De la concentration aux restructurations et aux licenciements
La nouvelle direction de David Ellison a immédiatement initié une restructuration brutale. Il a affirmé vouloir dépasser les 2 milliards de dollars d’économies prévues, par le biais d’« optimisations dans les domaines du personnel, de l’immobilier, des achats et des flux de travail ». Ces coupes se traduisent par la perte de milliers d’emplois à travers l’entreprise, y compris une réduction de 10 % du personnel de CBS News. Dans le cadre d’une chasse aux coûts visant 500 millions de dollars d’économies au niveau mondial, Paramount devrait fermer les chaînes musicales MTV dans plusieurs pays, notamment le Royaume-Uni, l’Australie, la Pologne, la France et le Brésil. Cette rationalisation menace la diversité des contenus, sacrifiant des marques historiques comme MTV ou Game One, chaîne spécialisée en France dédiées aux gamers et à la culture japonaise, au profit d’une concentration sur le streaming et les franchises grand public jugées plus rentables.
Cette concentration de pouvoir sans précédent, rassemblant les secteurs de l’informatique, des centres de données, de l’intelligence artificielle, des médias d’information (CBS) et des industries culturelles (Paramount) entre les mains d’une seule famille adhérant à une idéologie libertarienne et d’extrême droite, représente une menace existentielle pour la démocratie libérale.
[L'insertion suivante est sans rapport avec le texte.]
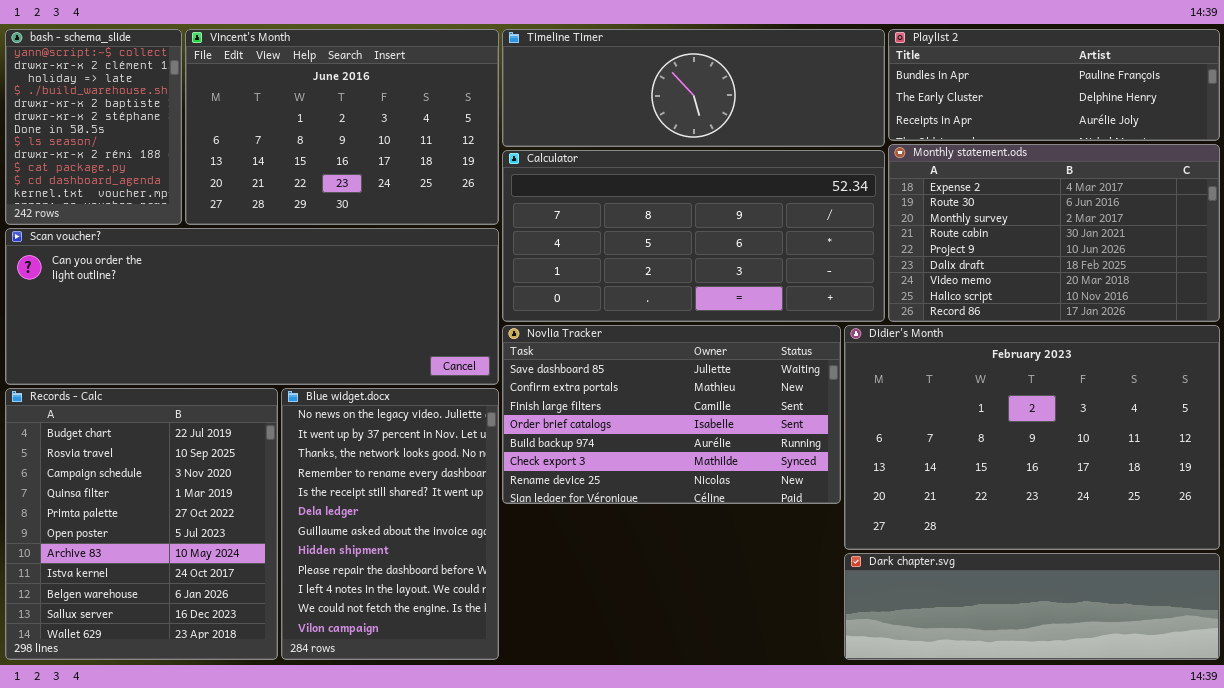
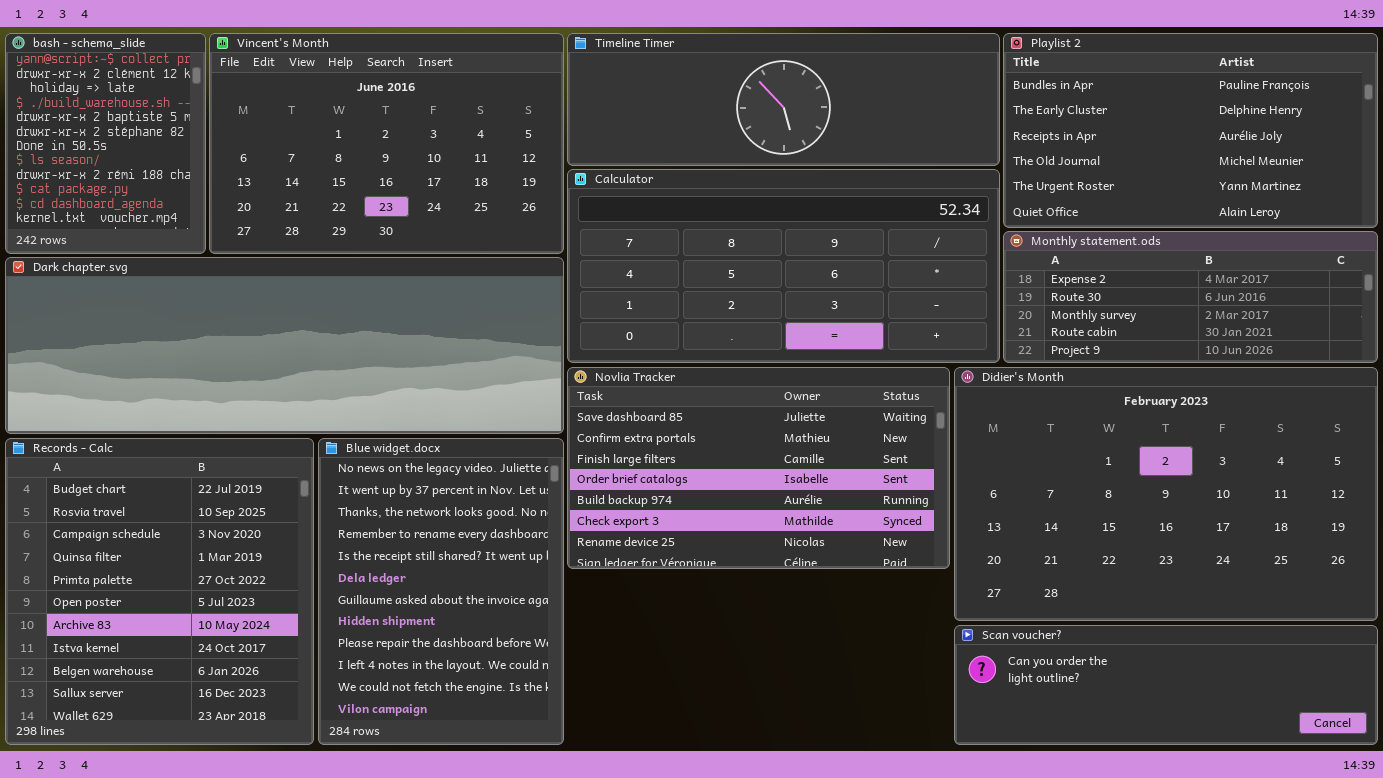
Playlist 2: [888,29,1220,141] -> [1003,33,1378,228], resized
Monthly statement.ods: [888,144,1220,322] -> [1003,231,1378,363], resized
Scan voucher?: [5,228,499,385] -> [954,625,1378,745], moved, resized
Dark chapter.svg: [844,553,1220,660] -> [5,257,564,434], moved, resized

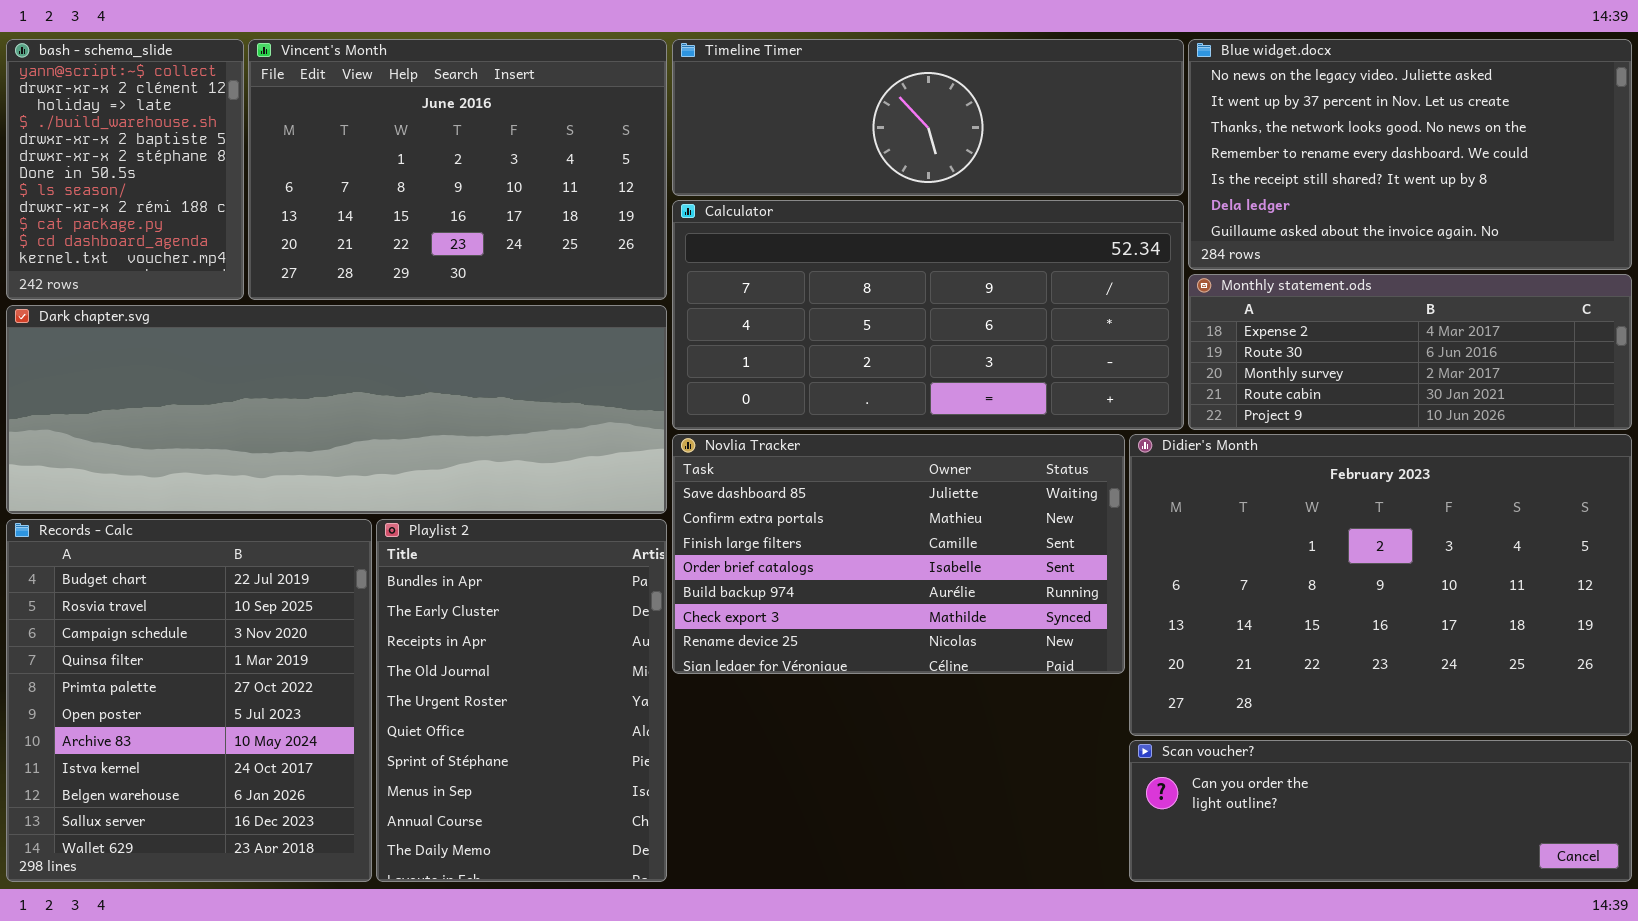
Playlist 2: [1003,33,1378,228] -> [376,519,667,882], moved, resized
Blue widget.docx: [318,438,564,745] -> [1188,39,1632,270], moved, resized

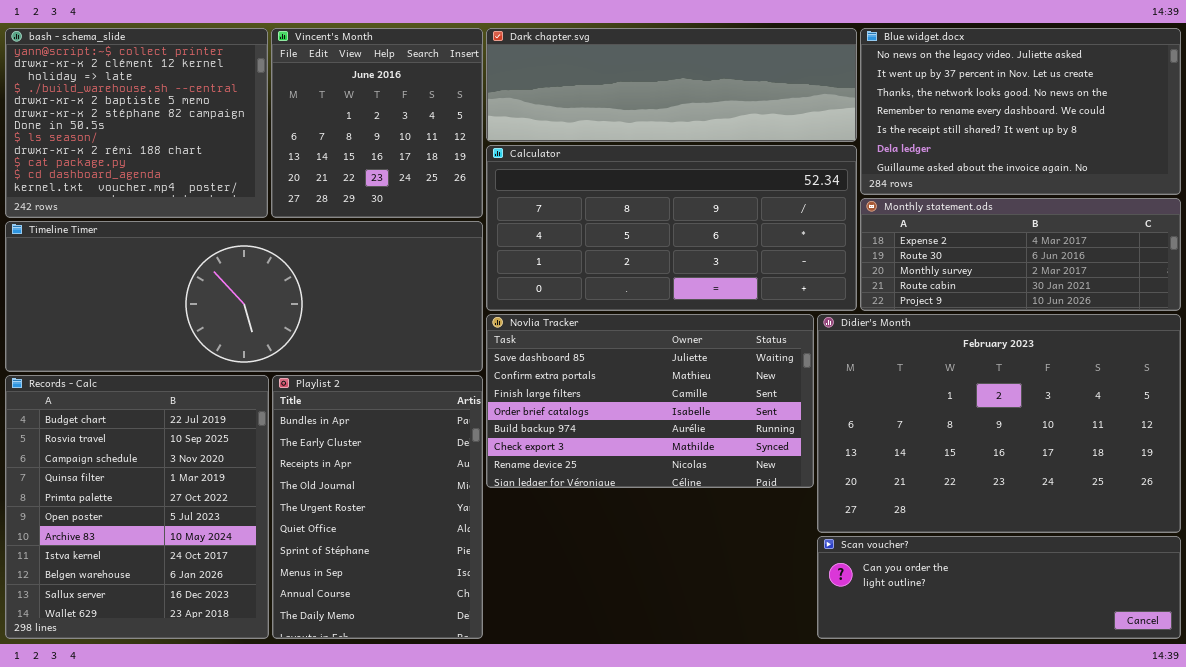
bash - schema_slide: [6,39,244,300] -> [5,28,268,218], resized
Vincent's Month: [248,39,667,300] -> [271,28,483,218], resized
Timeline Timer: [672,39,1184,196] -> [5,221,483,372], moved, resized
Dark chapter.svg: [6,305,667,514] -> [486,28,857,142], moved, resized

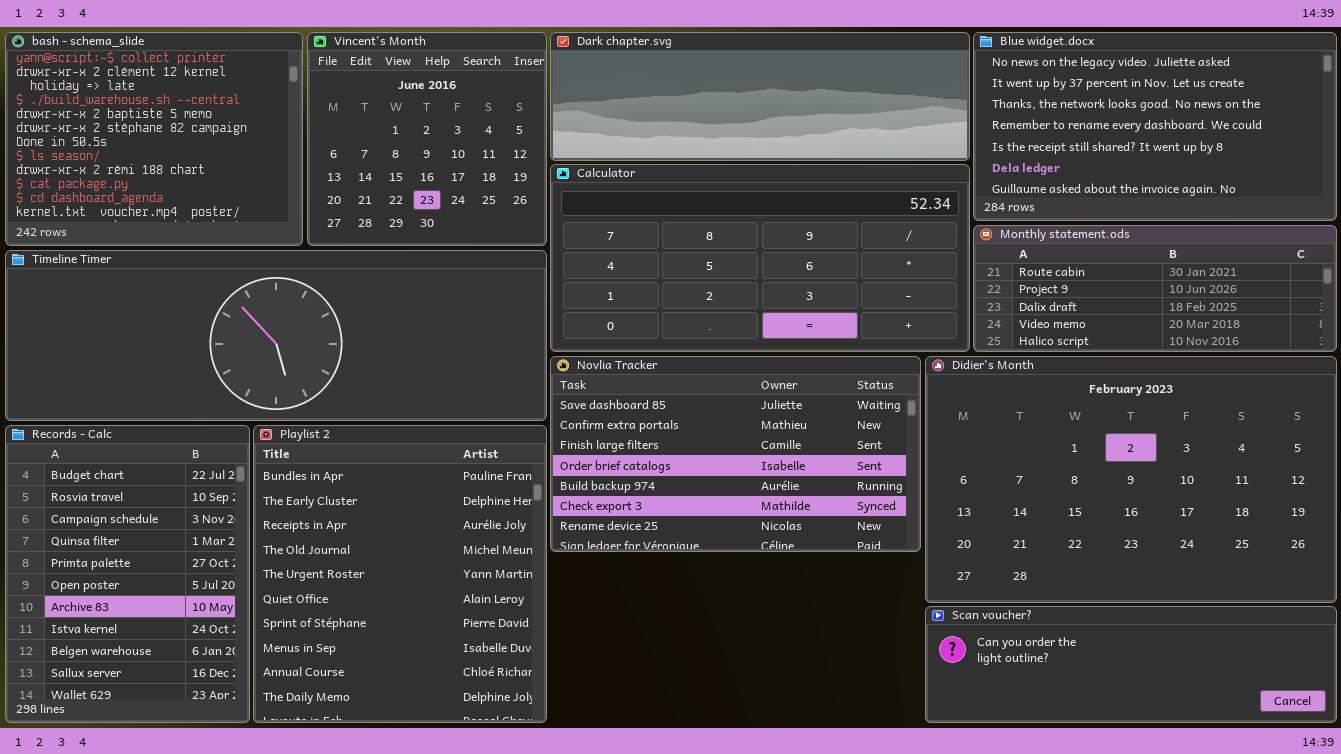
Monthly statement.ods: [860,198,1181,311] -> [973,225,1337,352], scrolled down 3 rows
Records - Calc: [5,375,269,639] -> [5,425,250,723], resized
Playlist 2: [272,375,483,639] -> [253,425,547,723], resized

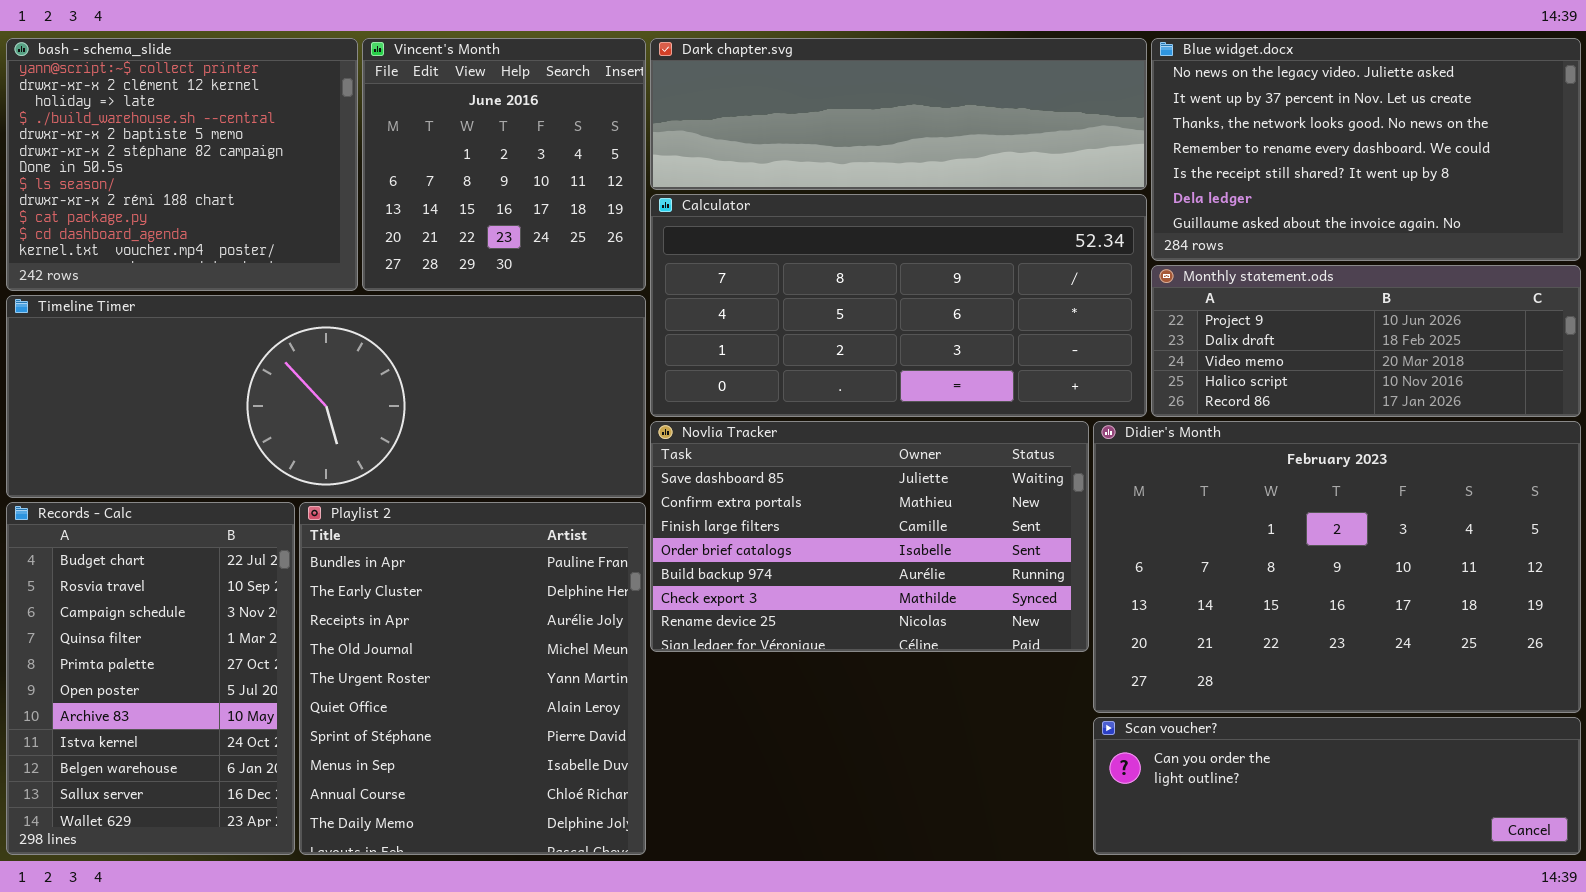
Monthly statement.ods: [973,225,1337,352] -> [1151,265,1581,417], scrolled down 1 row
La vision orwellienne de Larry Ellison de la surveillance totale se double de l’influence politique et culturelle de David Ellison sur l’information et le divertissement. Cette mutation du néolibéralisme, qui évolue vers une forme autoritaire et hyper-concentrée, remet en cause des principes fondamentaux sous-jacents à la démocratie sous capitalisme, tels que le pluralisme de l’information et la nécessité d’une régulation économique. En contrôlant à la fois l’infrastructure de la pensée (l’IA, les données, les algorithmes de réseaux sociaux) et les vecteurs de l’opinion (les grands médias d’information et de divertissement), la famille Ellison s’octroie les moyens d’exercer une forme de censure et de manipulation idéologique à l’échelle globale au service d’un pouvoir quasi-fasciste.